* _Document section_
+ + +

By Ann Steffora Mutschler
In the sometimes-murky waters of system-level modeling standards where real-world adoption can be difficult to track, work is progressing to help hardware and software engineers realize the promise of true hardware-software codesign.

The three main standards efforts related to modeling at the system level are OSCI’s TLM-2.0, OCP-IP’s OCP and Open Modeling TAB at Si2.

For TLM-2.0, OSCI president Mike Meredith said work currently is focused on moving the TLM-2.0 APIs into the SystemC language under IEEE 1666 2010 to be included in the SystemC Language Reference Manual (LRM).

In the midst of that work, Meredith noted there is also work being done to improve the way things are described, and to eliminate some ambiguities in TLM-2.0.

One of the biggest clarifications being made is better formalization of the TLM-1.0 and message-passing interface. While the TLM-1.0 standard was released some time ago, part of it is incorporated in the TLM-2.0 standard as legacy; the TLM-2.0 standard doesn’t precisely build on top of those APIs but TLM-1.0 is being clarified as part of the integration, he explained.

“The old OSCI TLM-2.0 standard document describes the TLM-1.0 API but doesn’t formally describe it in as rigorous a way as an IEEE language reference manual does. So the goal of an IEEE manual and standard is that someone implementing it should be able to do so just looking at the standards document. It wasn’t really that clear in the OSCI document, so that’s been formalized,” Meredith continued.

+ + +

* _Data_
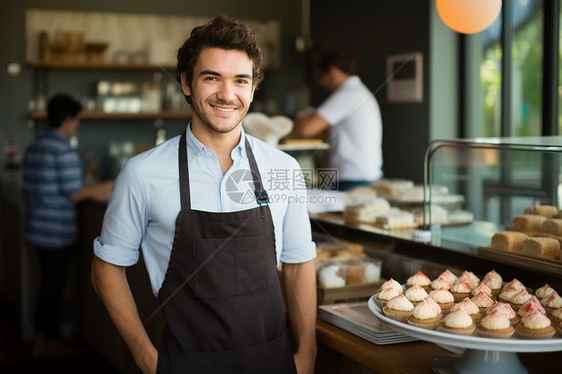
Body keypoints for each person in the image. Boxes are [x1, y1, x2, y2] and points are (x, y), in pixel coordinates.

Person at [91, 16, 317, 374]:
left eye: (240, 80)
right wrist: (147, 358)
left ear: (253, 88)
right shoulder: (142, 173)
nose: (227, 94)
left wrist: (307, 354)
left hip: (272, 362)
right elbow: (106, 269)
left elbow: (299, 263)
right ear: (185, 82)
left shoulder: (284, 168)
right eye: (212, 77)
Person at [22, 94, 113, 356]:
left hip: (37, 227)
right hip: (57, 232)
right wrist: (109, 184)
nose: (77, 125)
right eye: (77, 120)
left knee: (49, 284)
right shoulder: (63, 150)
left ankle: (47, 338)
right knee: (53, 287)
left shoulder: (35, 146)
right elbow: (75, 192)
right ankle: (43, 342)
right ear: (69, 119)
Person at [290, 50, 383, 191]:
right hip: (364, 175)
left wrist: (300, 117)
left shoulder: (348, 94)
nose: (321, 82)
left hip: (353, 179)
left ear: (332, 71)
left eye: (322, 76)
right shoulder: (359, 92)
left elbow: (305, 129)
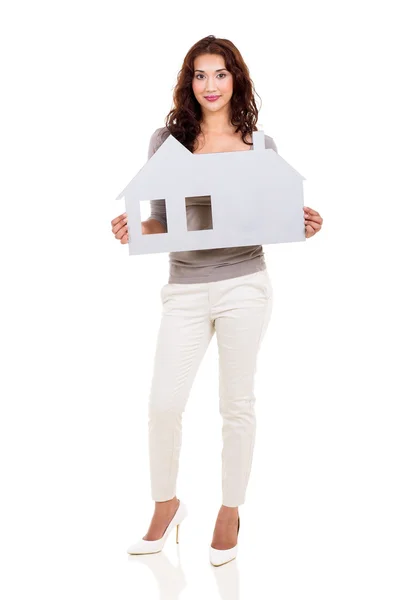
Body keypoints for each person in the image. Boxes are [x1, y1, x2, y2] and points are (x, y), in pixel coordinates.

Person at [111, 35, 323, 566]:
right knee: (163, 405)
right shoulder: (167, 142)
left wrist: (304, 222)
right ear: (189, 82)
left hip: (244, 284)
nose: (210, 85)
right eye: (201, 75)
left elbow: (270, 216)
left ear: (236, 80)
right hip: (183, 287)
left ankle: (230, 511)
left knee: (237, 405)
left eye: (221, 74)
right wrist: (137, 228)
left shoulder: (259, 145)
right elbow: (165, 218)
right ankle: (166, 506)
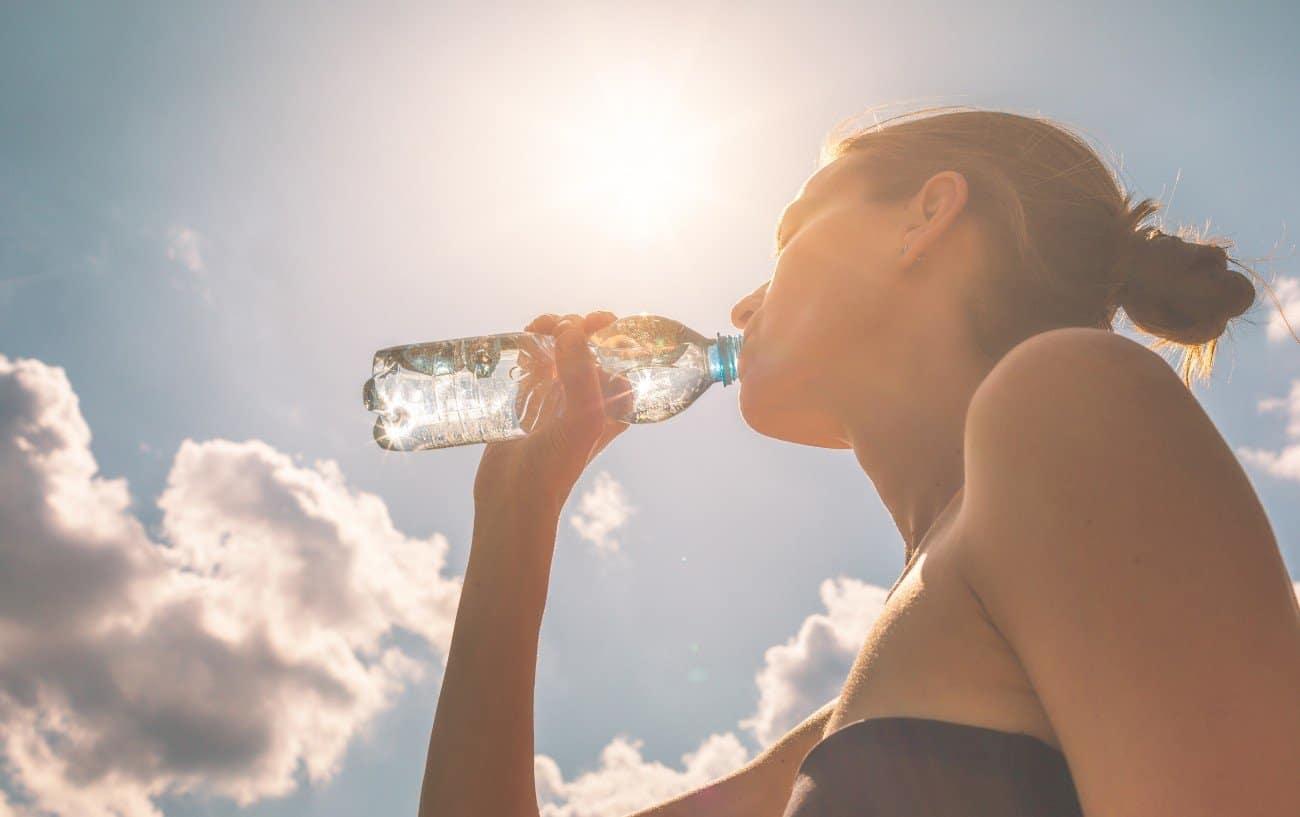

+ + +

* _Required work_
• A. List the three main standards efforts that the article on system-level modeling standards names for modeling at the system level.
• B. Extend the article on system-level modeling standards with the next part, starting after its final sentence.

* _Answers to the exercises_
• A. OSCI's TLM-2.0, OCP-IP's OCP, and Open Modeling TAB at Si2

• B.
Next, due to the fact that IEEE 1666 is the core language (and is not just TLM), there is core language being updated. Since there is already a good and rigorous standard for the current SystemC definition, some additional capabilities are being added to make it easier to model the software process, among other things, he said.

Among the additions to SystemC are process control extensions, which include a set of APIs for allowing better control of dynamic processes. There is already a mechanism for spawning processes and systems dynamically. This adds APIs and semantics for suspending those and restarting them, for example, and for one process killing another process.

These additions will make it easier to write models and create the simulation. Once a simulation is started in the current version of SystemC, if stopped it cannot be restarted. These are helpful for allowing modeling and for allowing instrumentation, and either customer tooling or EDA vendor trolling to have an opportunity to get out the state of the simulation at some particular point and report it to the user.

Related to the updates in TLM are activities in OSCI’s configuration, control and inspection (CCI) and Analog/Mixed-Signal (AMS) working groups.

The CCI working group is developing a set of standards and APIs for use with transaction-level models. “While TLM is defined to provide interoperability for communication of memory mapped SoCs, what the CCI APIs are designed for is to provide a standard way for testbenches, semiconductor user tooling or EDA vendor toolsets to configure models,” Meredith noted. The configuration APIs are currently in development.

Also under OSCI, while it might seem odd at the outset, there is also work underway to develop an analog/mixed-signal extension to TLM-2.0. AMS is a current OSCI standard in use that was built to allow system-level models to have some analog computations to represent the mixed signal part of the SoC and the real world.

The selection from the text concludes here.